- **Work order**: Could you output all of the records below exactly as they appear?

- **Dataset entries**:

══════════════════════════════

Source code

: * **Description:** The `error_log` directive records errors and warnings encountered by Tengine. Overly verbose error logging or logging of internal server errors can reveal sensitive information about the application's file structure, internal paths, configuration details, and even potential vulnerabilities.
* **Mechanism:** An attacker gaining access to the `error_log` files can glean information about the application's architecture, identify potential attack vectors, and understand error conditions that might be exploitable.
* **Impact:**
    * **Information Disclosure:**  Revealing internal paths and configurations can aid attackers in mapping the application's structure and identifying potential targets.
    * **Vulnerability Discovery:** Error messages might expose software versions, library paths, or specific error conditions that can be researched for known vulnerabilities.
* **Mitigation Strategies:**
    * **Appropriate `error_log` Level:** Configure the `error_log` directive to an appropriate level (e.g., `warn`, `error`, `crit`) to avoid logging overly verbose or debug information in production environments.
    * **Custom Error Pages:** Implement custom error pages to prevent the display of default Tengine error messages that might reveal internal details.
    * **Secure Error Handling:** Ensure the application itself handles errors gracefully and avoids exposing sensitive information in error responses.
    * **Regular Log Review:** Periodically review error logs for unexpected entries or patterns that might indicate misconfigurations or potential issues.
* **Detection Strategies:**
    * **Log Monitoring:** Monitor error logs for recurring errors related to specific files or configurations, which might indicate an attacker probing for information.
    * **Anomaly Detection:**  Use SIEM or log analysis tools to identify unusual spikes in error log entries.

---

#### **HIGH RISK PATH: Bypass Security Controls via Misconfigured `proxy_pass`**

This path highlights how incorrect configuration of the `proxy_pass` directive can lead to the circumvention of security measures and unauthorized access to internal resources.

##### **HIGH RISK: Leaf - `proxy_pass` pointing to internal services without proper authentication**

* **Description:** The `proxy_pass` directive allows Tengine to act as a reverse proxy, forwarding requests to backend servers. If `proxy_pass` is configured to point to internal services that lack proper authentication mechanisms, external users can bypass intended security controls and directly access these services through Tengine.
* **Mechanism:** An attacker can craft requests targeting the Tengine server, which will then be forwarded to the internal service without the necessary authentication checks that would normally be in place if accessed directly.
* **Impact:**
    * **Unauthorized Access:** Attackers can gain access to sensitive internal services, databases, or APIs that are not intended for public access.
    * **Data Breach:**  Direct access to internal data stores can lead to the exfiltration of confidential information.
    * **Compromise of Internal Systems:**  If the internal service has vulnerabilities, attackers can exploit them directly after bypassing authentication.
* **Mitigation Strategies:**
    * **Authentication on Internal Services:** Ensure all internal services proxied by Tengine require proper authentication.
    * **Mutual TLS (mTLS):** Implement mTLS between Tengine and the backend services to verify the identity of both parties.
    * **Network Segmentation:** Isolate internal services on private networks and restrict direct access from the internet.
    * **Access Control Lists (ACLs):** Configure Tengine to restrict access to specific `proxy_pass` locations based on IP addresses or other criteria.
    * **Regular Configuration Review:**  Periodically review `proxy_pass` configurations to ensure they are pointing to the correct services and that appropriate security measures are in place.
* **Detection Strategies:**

══════════════════════════════

- **The completed task**:
Source code

: * **Description:** The `error_log` directive records errors and warnings encountered by Tengine. Overly verbose error logging or logging of internal server errors can reveal sensitive information about the application's file structure, internal paths, configuration details, and even potential vulnerabilities.
* **Mechanism:** An attacker gaining access to the `error_log` files can glean information about the application's architecture, identify potential attack vectors, and understand error conditions that might be exploitable.
* **Impact:**
    * **Information Disclosure:**  Revealing internal paths and configurations can aid attackers in mapping the application's structure and identifying potential targets.
    * **Vulnerability Discovery:** Error messages might expose software versions, library paths, or specific error conditions that can be researched for known vulnerabilities.
* **Mitigation Strategies:**
    * **Appropriate `error_log` Level:** Configure the `error_log` directive to an appropriate level (e.g., `warn`, `error`, `crit`) to avoid logging overly verbose or debug information in production environments.
    * **Custom Error Pages:** Implement custom error pages to prevent the display of default Tengine error messages that might reveal internal details.
    * **Secure Error Handling:** Ensure the application itself handles errors gracefully and avoids exposing sensitive information in error responses.
    * **Regular Log Review:** Periodically review error logs for unexpected entries or patterns that might indicate misconfigurations or potential issues.
* **Detection Strategies:**
    * **Log Monitoring:** Monitor error logs for recurring errors related to specific files or configurations, which might indicate an attacker probing for information.
    * **Anomaly Detection:**  Use SIEM or log analysis tools to identify unusual spikes in error log entries.

---

#### **HIGH RISK PATH: Bypass Security Controls via Misconfigured `proxy_pass`**

This path highlights how incorrect configuration of the `proxy_pass` directive can lead to the circumvention of security measures and unauthorized access to internal resources.

##### **HIGH RISK: Leaf - `proxy_pass` pointing to internal services without proper authentication**

* **Description:** The `proxy_pass` directive allows Tengine to act as a reverse proxy, forwarding requests to backend servers. If `proxy_pass` is configured to point to internal services that lack proper authentication mechanisms, external users can bypass intended security controls and directly access these services through Tengine.
* **Mechanism:** An attacker can craft requests targeting the Tengine server, which will then be forwarded to the internal service without the necessary authentication checks that would normally be in place if accessed directly.
* **Impact:**
    * **Unauthorized Access:** Attackers can gain access to sensitive internal services, databases, or APIs that are not intended for public access.
    * **Data Breach:**  Direct access to internal data stores can lead to the exfiltration of confidential information.
    * **Compromise of Internal Systems:**  If the internal service has vulnerabilities, attackers can exploit them directly after bypassing authentication.
* **Mitigation Strategies:**
    * **Authentication on Internal Services:** Ensure all internal services proxied by Tengine require proper authentication.
    * **Mutual TLS (mTLS):** Implement mTLS between Tengine and the backend services to verify the identity of both parties.
    * **Network Segmentation:** Isolate internal services on private networks and restrict direct access from the internet.
    * **Access Control Lists (ACLs):** Configure Tengine to restrict access to specific `proxy_pass` locations based on IP addresses or other criteria.
    * **Regular Configuration Review:**  Periodically review `proxy_pass` configurations to ensure they are pointing to the correct services and that appropriate security measures are in place.
* **Detection Strategies:**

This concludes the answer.